Patrice is long dead. Mahoney's gradually retiring into a fat and smug old age; Joey Baglia's grandkids call him Uncle Mack.
Frank still sees Vinnie occasionally -- at a distance, through a telephoto lens, at Sonny's side.
2. Sonny woke up in the morgue with a headache and a toe-tag with time of death stamped on it. He didn't know what the fuck had happened, but he didn't plan on hanging around to find out from inside a jail cell. He stole some clothes and a gun and snuck out into the streets. He was on a public phone in a deserted corner of Penn Station when his head started pounding and this fucking lunatic with a sword approached him and started babbling about challenging him. Sonny shot him three separate times before he got the idea that the guy wasn't going to stay dead. Then he tried the sword.
He hated goddamn Quickenings. Immortality, though, had its upsides.
3. When Jack Phillips called to say he had surveillance photos of Frank McPike meeting some other OCB guy, Sonny didn't send Vinnie to pick them up; wasn't worth his time. Instead, he had Phillips mail them to an anonymous P.O. Box, and then he had a low-level operative get them and forward them on to the office. The envelope was waiting on his desk when he got in, late, the morning after Vinnie had been inducted into la Famiglia.

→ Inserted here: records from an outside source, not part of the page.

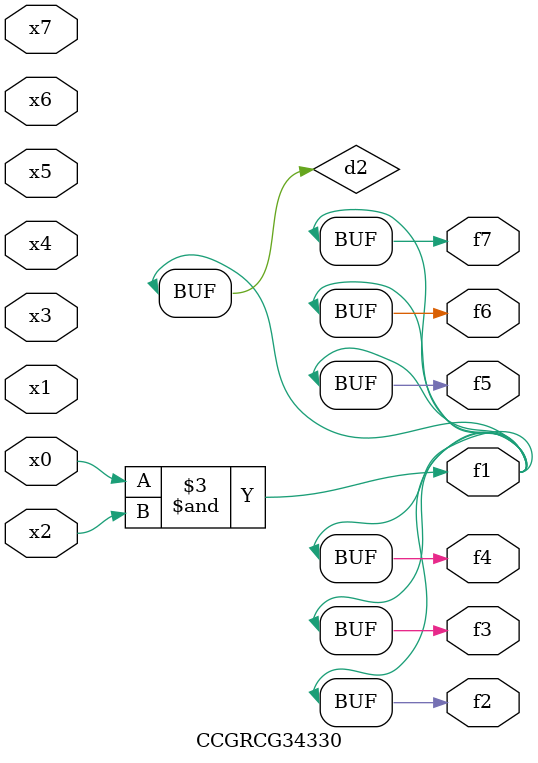
<source format=v>
module CCGRCG34330(
	input x0, x1, x2, x3, x4, x5, x6, x7,
	output f1, f2, f3, f4, f5, f6, f7
);

	wire d1, d2;

	nor (d1, x3, x6);
	and (d2, x0, x2);
	assign f1 = d2;
	assign f2 = d2;
	assign f3 = d2;
	assign f4 = d2;
	assign f5 = d2;
	assign f6 = d2;
	assign f7 = d2;
endmodule

</source>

Vinnie was still asleep when Sonny came back upstairs. Sonny sat down on the bed, the photos in his hand spilling out across the covers, and waited. Vinnie woke up, rubbing his face, and looked down at the photos. Then he looked at the gun Sonny was holding. Sonny looked at it too. It felt like it was in someone else's hand. Neither of them said anything.
Then Sonny turned the gun around and held it out. Vinnie's face, white and shocked, told him he'd won.
4. Vinnie realized what Sonny was going to do in that fuck-you-love-you moment, and lunged for him; they hit the wires together, and the electricity arced through them both, like lightning striking over and over in the same place. Then Vinnie crumpled to the ground, surprised to still be breathing; the world felt different on his skin. He let his head roll to the side, and stared right into his own face, eyes wide.
"What the hell," Sonny said, in Vinnie's voice.
5. Sonny lives in Vinnie's peripheral vision, right on the edge, in that place where Vinnie knows that if only he turned his head fast enough, if only he did it at the right second, he'd meet Sonny's eyes; he'd see him there, inside the store, sitting at the other table, across the street, looking back; or at least he'd catch a glimpse of Sonny's back, walking out the door, turning away. Vinnie doesn't usually try, because he's never fast enough, and afterwards Sonny stays away for a while. Vinnie's not sure whether it's because he's failed or because he tried. Either way, he doesn't usually try, except when he can't help himself, because it's better than nothing.